Le 12 décembre prochain, la Suisse sera en révolution. Et si elle n'est que ferroviaire, elle marque un tournant capital dans la relation que nous avons tous avec les régions du pays. Fini la lecture fastidieuse des horaires, le temps perdu à attendre les correspondances. Avec son concept en étoile et sa cadence généralisée à l'heure ou la demi-heure, voire au quart d'heure sur les grandes lignes, la Suisse bascule dans l'ère du métro. Ce n'est plus la carte historique du pays qui dicte l'horaire mais la contrainte temps-distance qu'il convient de pouvoir parcourir en moins d'une demi-heure ou d'une heure. En ce sens, c'est une révolution copernicienne, lancée il y a plus de vingt ans et qui aura englouti près de 5,9 milliards de francs, parfois pour ne gagner que quelques coûteuses minutes mais ô combien vitales.

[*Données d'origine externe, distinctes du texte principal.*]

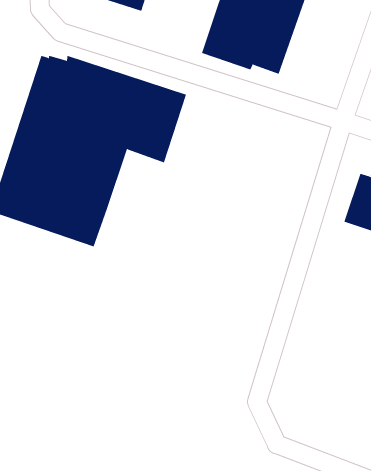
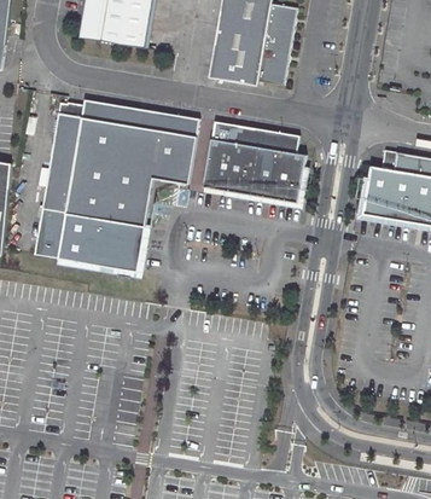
building: none -> [203,121,307,202]

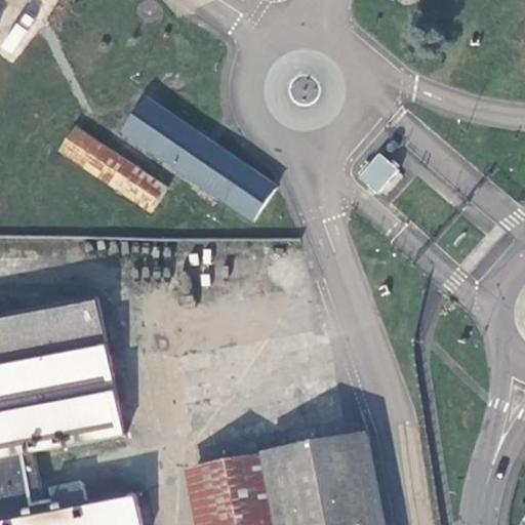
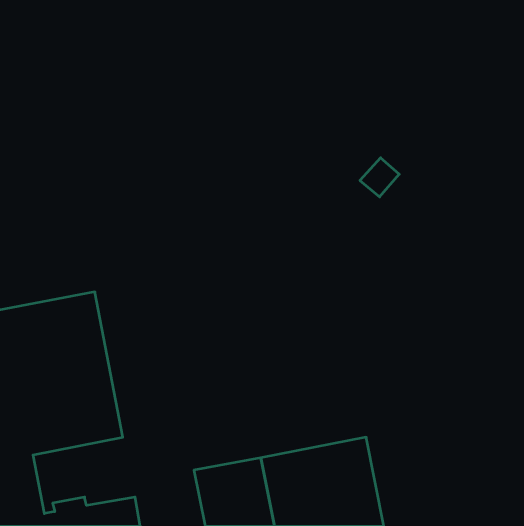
building: [122,100,272,220] -> none
building: [60,129,163,210] -> none

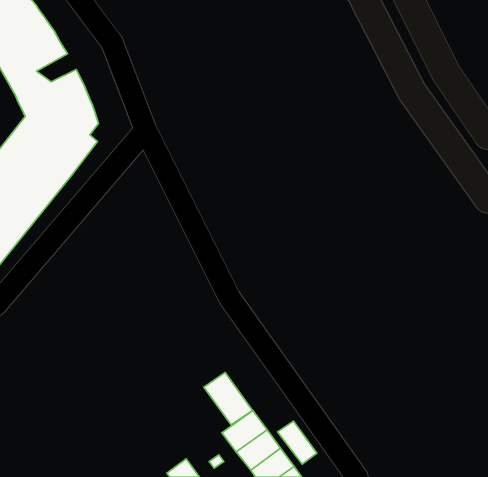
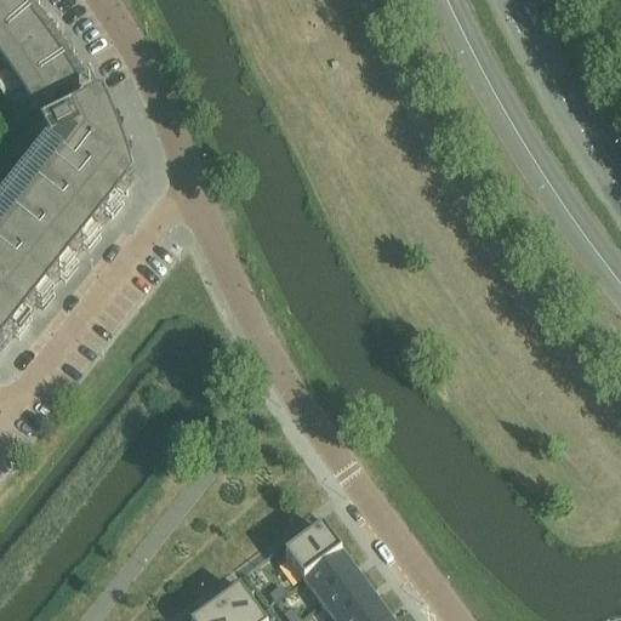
building: [204,373,252,425] -> none
building: [278,421,317,464] -> none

Si toutes les villes et régions ne seront pas forcément gagnantes dans la mise en place de cette nouvelle matrice horaire, Rail 2000 apporte de substantielles améliorations et permet d'envisager une densification de l'offre, en particulier pour les pendulaires dont la population ne fait que croître.

Dans un pays qui se fige et se fossilise dans sa peur du changement, le nouvel horaire tient presque du miracle. Bien sûr, nombreuses sont les régions qui se plaignent d'être à côté de la carte. Et l'on entend déjà leurs plaintes et doléances. Si certaines sont compréhensibles, plusieurs régions et cantons ont manqué de vision, notamment en Suisse romande, alors que Zurich n'a fait que prolonger habilement son S-Bahn à tout le pays. Au-delà des grands chantiers qui attendent encore les CFF (nouvelles transversales alpines, connexions aux réseaux à grande vitesse européens), les cantons doivent aujourd'hui se réapproprier l'organisation de leur espace géographique, en anticipant davantage comme Zurich ou Bâle ont su le faire il y a tout juste… trente ans.